Following is blah blah blah ...The best incubator I have used I made from an ice chest, a good one where it's a plastic box that has a foam core. I used a low wattage (25 or 50) aquarium heater set so the air temp on the wire rack where the eggs sat would be just one or two degrees higher than my target. The aquarium heater was plugged into a water bed controller with it's thermostat right at the level of the eggs on the rack, and that controller had the target temp dialed in. As the lid was opaque I would lift it once a day to see what was happening. As the eggs were down inside the chest the few moments the top was off did not affect the temp so much. Humidity was always great as the whole bottom had several inches of water. All that water was like a huge heat sink, so even after I closed the lid again, the heater would not necessarily turn on as the water volume kept the air right at my set point. This incubator was in a small basement, so the room was incredibly stable. That was so long ago, you could sell neonate sulcatas for $250 with a waiting list. I incubated many sulcata eggs, EBT eggs, wood turtle egg,s etc. in that incubator. I also incubated many hingeback eggs in there, but as a single temp incubator and before my current awareness of diapause none hatched out. This incubator was good because all those elements were managed and stable, air, humidity and temp. both in the incubator and in the basement

If I build another one like that, which I plan to do, I will use two heating elements and have two set point, so that I can fluctuate the temps a little, better emulating the cycle of natural nests. The even more will be to have a separate chill unit for eggs with a cold cycle diapause.
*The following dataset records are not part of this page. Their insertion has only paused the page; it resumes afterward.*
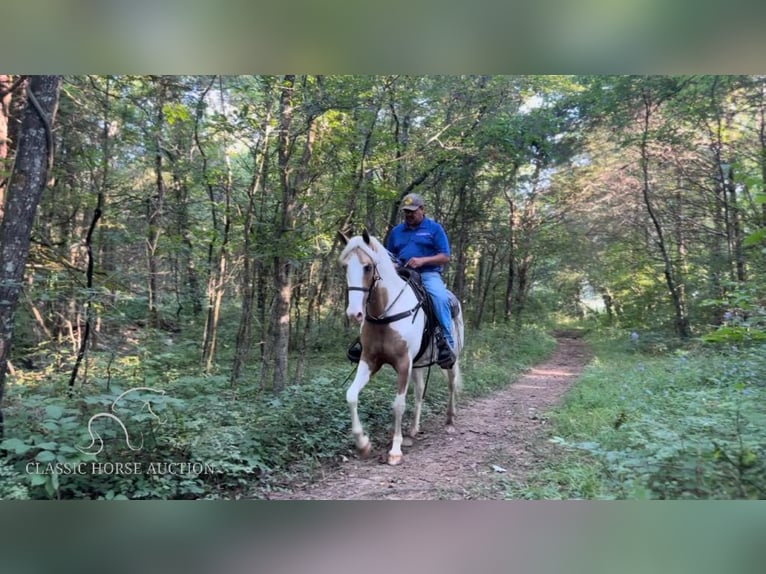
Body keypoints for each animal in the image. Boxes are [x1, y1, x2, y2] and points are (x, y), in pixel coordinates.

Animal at [340, 230, 462, 468]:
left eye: (367, 267)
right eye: (345, 266)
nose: (354, 313)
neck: (385, 314)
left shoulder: (404, 363)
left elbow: (398, 405)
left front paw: (395, 451)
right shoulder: (369, 361)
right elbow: (351, 395)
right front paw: (363, 443)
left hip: (451, 359)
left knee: (451, 384)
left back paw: (450, 421)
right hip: (419, 363)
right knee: (419, 391)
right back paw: (413, 429)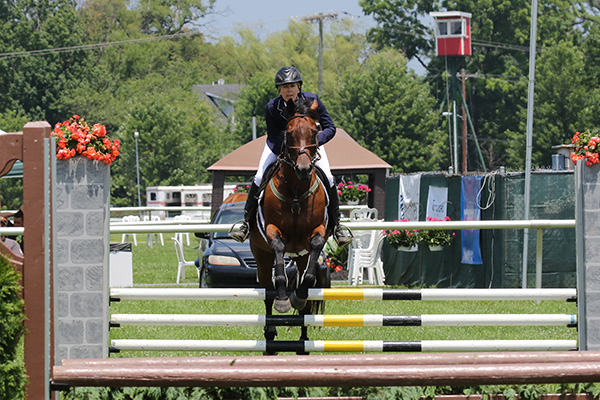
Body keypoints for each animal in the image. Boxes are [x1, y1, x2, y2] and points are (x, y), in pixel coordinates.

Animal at [250, 97, 332, 350]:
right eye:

These options are what I have seen at a few zoos and some private collections. Multiple incubators with different high and low cycled temps would allow the keeper to split single clutches for male and female offspring. Three units and you could go crazy with what you produce. The most important issue is to have those units in rooms where the background climate is very stable so your units will do their job.


----------



## byhero (Aug 9, 2015)

ALDABRAMAN said:


> ~ We have tried many and found that these are the most reliable and dependable!
> View attachment 131545
> 
> 
> View attachment 131548


Please told me, this one can control humidity??


----------